Part 2. Systems and performance optimization: from GPU kernels to compilation and memory

  • GPUs and CUDA (including basic performance models)
  • GPU matrix multiplication and operator-level compilation
  • Triton programming, graph optimization, and compilation
  • Memory management (including practical issues and techniques in training and inference)
  • Quantization methods and system-level deployment

Part 3. LLM systems: training and inference

  • Parallelization strategies: model parallelism, collective communication, intra-/inter-op parallelism, and auto-parallelization
  • LLM fundamentals: Transformers, Attention, and MoE
  • LLM training optimizations (e.g., FlashAttention-style techniques)
  • LLM inference: continuous batching, paged attention, disaggregated prefill/decoding
  • Scaling laws

(Guest lectures cover topics such as ML compilers, LLM pretraining and open science, fast inference, and tool use and agents, serving as complementary extensions.)

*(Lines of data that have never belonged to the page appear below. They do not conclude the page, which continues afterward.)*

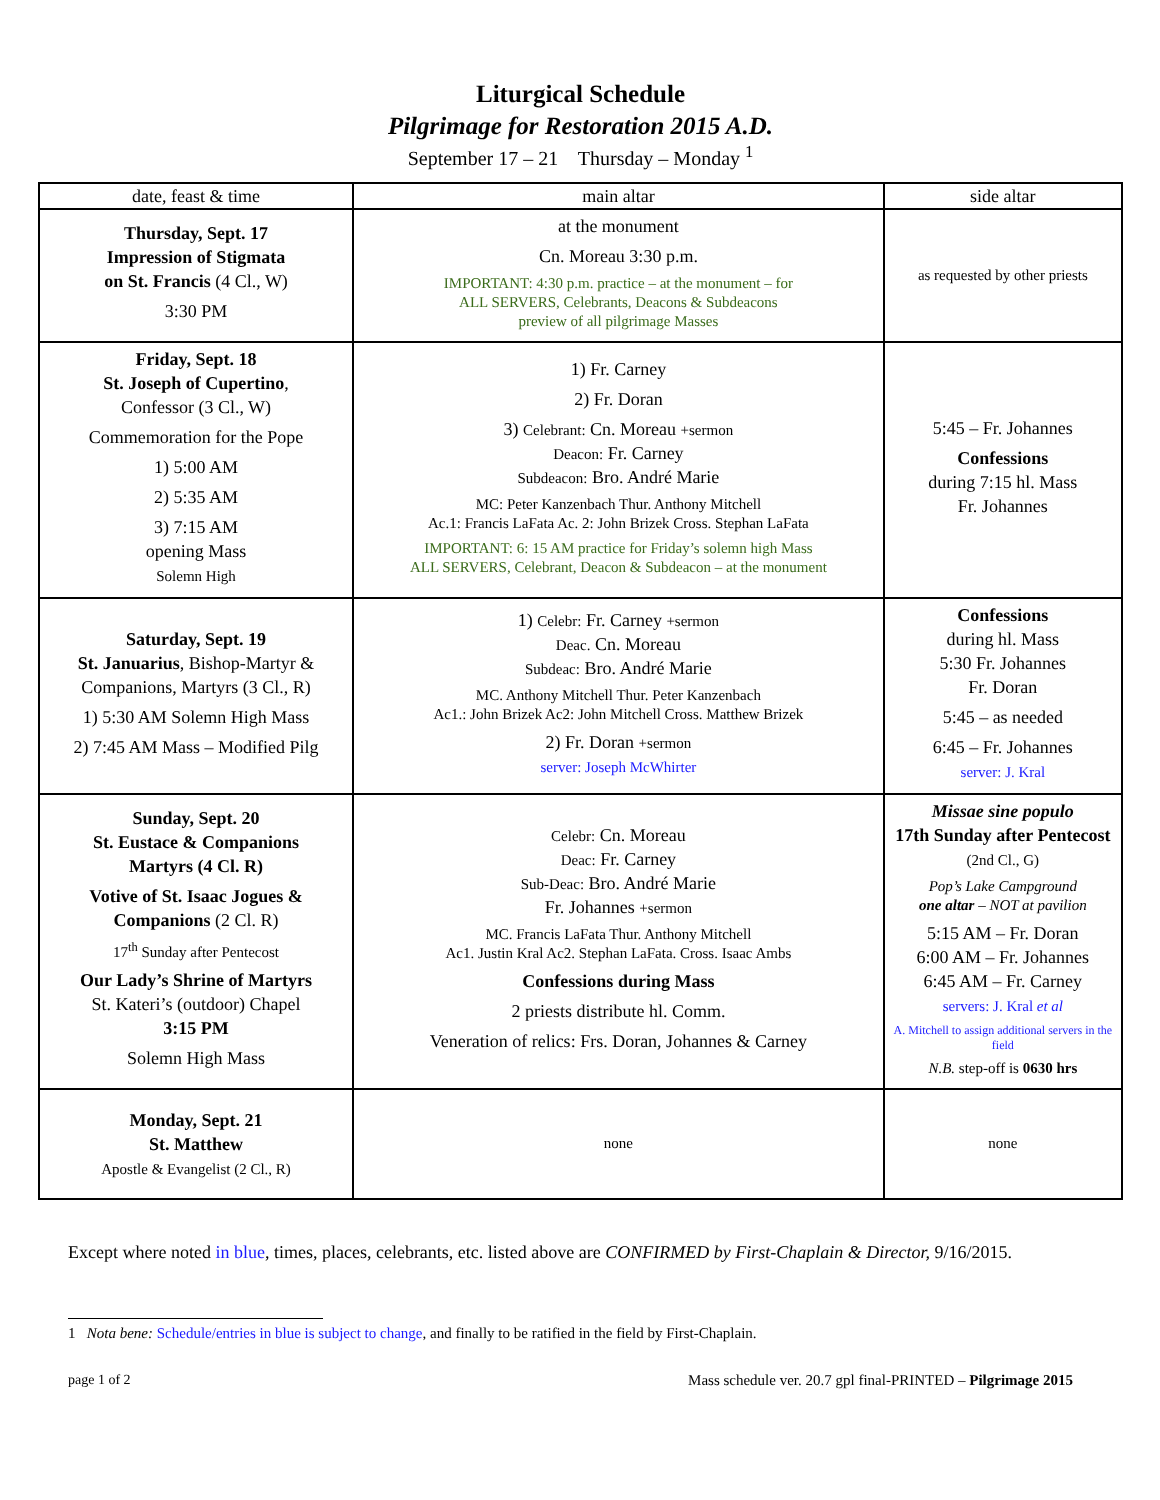Liturgical Schedule
Pilgrimage for Restoration 2015 A.D.
September 17 – 21 Thursday – Monday <sup>1</sup>
| date, feast & time | main altar | side altar |
| --- | --- | --- |
| Thursday, Sept. 17 Impression of Stigmata on St. Francis (4 Cl., W) 3:30 PM | at the monument Cn. Moreau 3:30 p.m. IMPORTANT: 4:30 p.m. practice – at the monument – for ALL SERVERS, Celebrants, Deacons & Subdeacons preview of all pilgrimage Masses | as requested by other priests |
| Friday, Sept. 18 St. Joseph of Cupertino , Confessor (3 Cl., W) Commemoration for the Pope 1) 5:00 AM 2) 5:35 AM 3) 7:15 AM opening Mass Solemn High | 1) Fr. Carney 2) Fr. Doran 3) Celebrant: Cn. Moreau +sermon Deacon: Fr. Carney Subdeacon: Bro. André Marie MC: Peter Kanzenbach Thur. Anthony Mitchell Ac.1: Francis LaFata Ac. 2: John Brizek Cross. Stephan LaFata IMPORTANT: 6: 15 AM practice for Friday’s solemn high Mass ALL SERVERS, Celebrant, Deacon & Subdeacon – at the monument | 5:45 – Fr. Johannes Confessions during 7:15 hl. Mass Fr. Johannes |
| Saturday, Sept. 19 St. Januarius , Bishop-Martyr & Companions, Martyrs (3 Cl., R) 1) 5:30 AM Solemn High Mass 2) 7:45 AM Mass – Modified Pilg | 1) Celebr: Fr. Carney +sermon Deac. Cn. Moreau Subdeac: Bro. André Marie MC. Anthony Mitchell Thur. Peter Kanzenbach Ac1.: John Brizek Ac2: John Mitchell Cross. Matthew Brizek 2) Fr. Doran +sermon server: Joseph McWhirter | Confessions during hl. Mass 5:30 Fr. Johannes Fr. Doran 5:45 – as needed 6:45 – Fr. Johannes server: J. Kral |
| Sunday, Sept. 20 St. Eustace & Companions Martyrs (4 Cl. R) Votive of St. Isaac Jogues & Companions (2 Cl. R) 17<sup>th</sup> Sunday after Pentecost Our Lady’s Shrine of Martyrs St. Kateri’s (outdoor) Chapel 3:15 PM Solemn High Mass | Celebr: Cn. Moreau Deac: Fr. Carney Sub-Deac: Bro. André Marie Fr. Johannes +sermon MC. Francis LaFata Thur. Anthony Mitchell Ac1. Justin Kral Ac2. Stephan LaFata. Cross. Isaac Ambs Confessions during Mass 2 priests distribute hl. Comm. Veneration of relics: Frs. Doran, Johannes & Carney | Missae sine populo 17th Sunday after Pentecost (2nd Cl., G) Pop’s Lake Campground one altar – NOT at pavilion 5:15 AM – Fr. Doran 6:00 AM – Fr. Johannes 6:45 AM – Fr. Carney servers: J. Kral et al A. Mitchell to assign additional servers in the field N.B. step-off is 0630 hrs |
| Monday, Sept. 21 St. Matthew Apostle & Evangelist (2 Cl., R) | none | none |
Except where noted in blue, times, places, celebrants, etc. listed above are CONFIRMED by First-Chaplain & Director, 9/16/2015.
1 Nota bene: Schedule/entries in blue is subject to change, and finally to be ratified in the field by First-Chaplain.
page 1 of 2 Mass schedule ver. 20.7 gpl final-PRINTED – Pilgrimage 2015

The defining characteristic of CSE234 is its strong focus on LLM systems as the core application setting. The course emphasizes real-world system design trade-offs and engineering constraints, rather than remaining at the level of algorithms or API usage. Assignments often require students to directly confront performance bottlenecks—such as memory bandwidth limitations, communication overheads, and kernel fusion—and address them through Triton or system-level optimizations. Overall, the learning experience is fairly intensive: a solid background in systems and parallel computing is important. For self-study, it is strongly recommended to prepare CUDA, parallel programming, and core systems knowledge in advance; otherwise, the learning curve becomes noticeably steep in the later parts of the course, especially around LLM optimization and inference. That said, once the pace is manageable, the course offers strong long-term value for those pursuing work in LLM infrastructure, ML systems, or AI compilers.

The course itself is relatively well-structured and progressive. However, for students without prior experience in systems and parallel computing, the transition into the second part of the course may feel somewhat steep. A key aspect of this course is spending significant time implementing and optimizing systems in practice. Therefore, it is highly recommended to explore relevant open-source projects on GitHub while reading papers, and to implement related systems or kernels hands-on to deepen understanding.

  • Foundations: consider studying alongside open-source projects such as micrograd
  • Systems & performance optimization and LLM systems: consider pairing with projects such as nanoGPT and nano-vllm

The course website itself provides a curated list of additional references and materials, which can be found here:
Book-related documentation and courses

Course Resources

  • Course Website: https://hao-ai-lab.github.io/cse234-w25/
  • Lecture Videos: https://hao-ai-lab.github.io/cse234-w25/
  • Reading Materials: https://hao-ai-lab.github.io/cse234-w25/resources/
  • Assignments: https://hao-ai-lab.github.io/cse234-w25/assignments/

Resource Summary

All course materials are released in open-source form. However, the online grading infrastructure and reference solutions for assignments have not been made public.

Additional Resources / Further Reading

  • GPUMode: offers in-depth explanations of GPU kernels and systems. Topics referenced in the course—such as DistServe, FlashAttention, and Triton—all have excellent extended talks available.